Directions: Filter on the word "wire": copy each matching line from the listing below.

Available records:
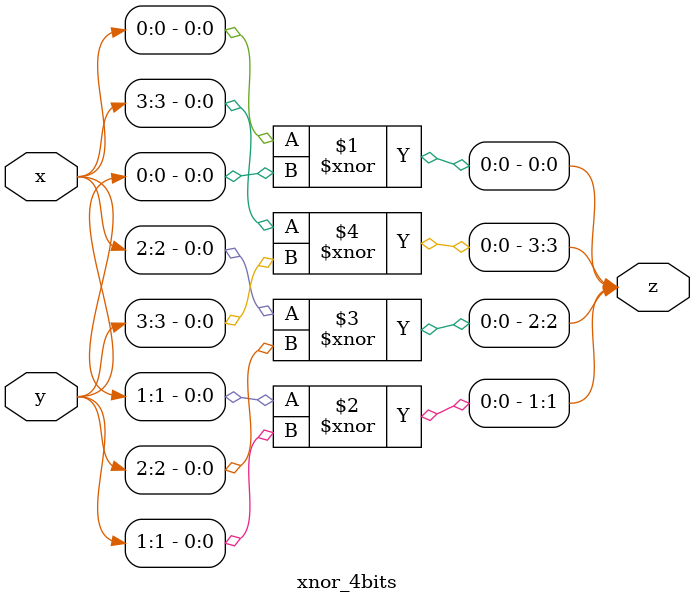
<source format=v>
`timescale 1ns / 1ps


module xnor_4bits(
input [3:0]x,y,
output[3:0]z
    );
    generate
genvar k;
for(k=0;k<4;k=k+1)
begin 
assign z[k]=x[k]~^y[k];
end
endgenerate
endmodule

</source>
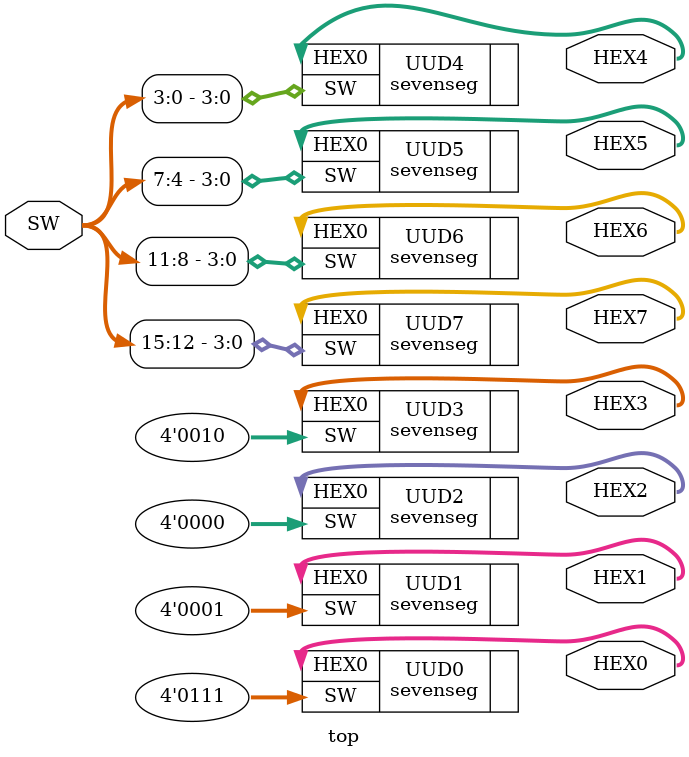
<source format=v>
`default_nettype none
module top ( output wire [6:0] HEX0, HEX1, HEX2, HEX3, HEX4, HEX5, HEX6, HEX7,
             input  wire [15:0] SW );


    sevenseg UUD0 (.HEX0(HEX0), .SW(4'h7));
    sevenseg UUD1 (.HEX0(HEX1), .SW(4'h1));
    sevenseg UUD2 (.HEX0(HEX2), .SW(4'h0));
    sevenseg UUD3 (.HEX0(HEX3), .SW(4'h2));
    sevenseg UUD4 (.HEX0(HEX4), .SW(SW[3:0]));
    sevenseg UUD5 (.HEX0(HEX5), .SW(SW[7:4]));
    sevenseg UUD6 (.HEX0(HEX6), .SW(SW[11:8]));
    sevenseg UUD7 (.HEX0(HEX7), .SW(SW[15:12]));

endmodule

</source>
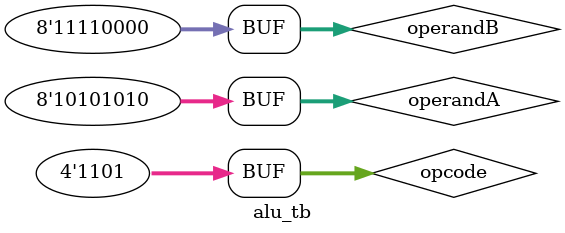
<source format=sv>
module alu_tb;

    // Inputs to the ALU
    reg [3:0] opcode;
    reg [7:0] operandA;
    reg [7:0] operandB;

    // Output from the ALU
    wire [7:0] result;

    // Instantiate the ALU module
    alu uut (
        .opcode(opcode),
        .operandA(operandA),
        .operandB(operandB),
        .result(result)
    );


    initial begin
       
        opcode = 4'b0000;
        operandA = 8'h00;
        operandB = 8'h00;
        #10;
        
        // Test 2: ADD
        opcode = 4'b0001;
        operandA = 8'h05;
        operandB = 8'h03;
        #10;
    
        // Test 3: SUB
        opcode = 4'b0010;
        operandA = 8'h05;
        operandB = 8'h03;
        #10;
      
        // Test 4: AND
        opcode = 4'b0011;
        operandA = 8'h0F;
        operandB = 8'hF0;
        #10;

        // Test 5: OR
        opcode = 4'b0100;
        operandA = 8'h0F;
        operandB = 8'hF0;
        #10;

        // Test 6: XOR
        opcode = 4'b0101;
        operandA = 8'h0F;
        operandB = 8'hF0;
        #10;

        // Test 7: INC
        opcode = 4'b0110;
        operandA = 8'h05;
        #10;

        // Test 8: DEC
        opcode = 4'b0111;
        operandA = 8'h05;
        #10;

        // Test 9: NOT
        opcode = 4'b1000;
        operandA = 8'hAA;
        #10;

        // Test 10: NEG
        opcode = 4'b1001;
        operandA = 8'h05;
        #10;

        // Test 11: SHR (Shift Right)
        opcode = 4'b1010;
        operandA = 8'hAA;
        #10;

        // Test 12: SHL (Shift Left)
        opcode = 4'b1011;
        operandA = 8'hAA;
        #10;

        // Test 13: ROR (Rotate Right)
        opcode = 4'b1100;
        operandA = 8'hAA;
        #10;

        // Test 14: ROL (Rotate Left)
        opcode = 4'b1101;
        operandA = 8'hAA;
        #10;
    end

endmodule

</source>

Response to the exercise:
module top ( output wire [6:0] HEX0, HEX1, HEX2, HEX3, HEX4, HEX5, HEX6, HEX7,
             input  wire [15:0] SW );
    wire [7:0] result;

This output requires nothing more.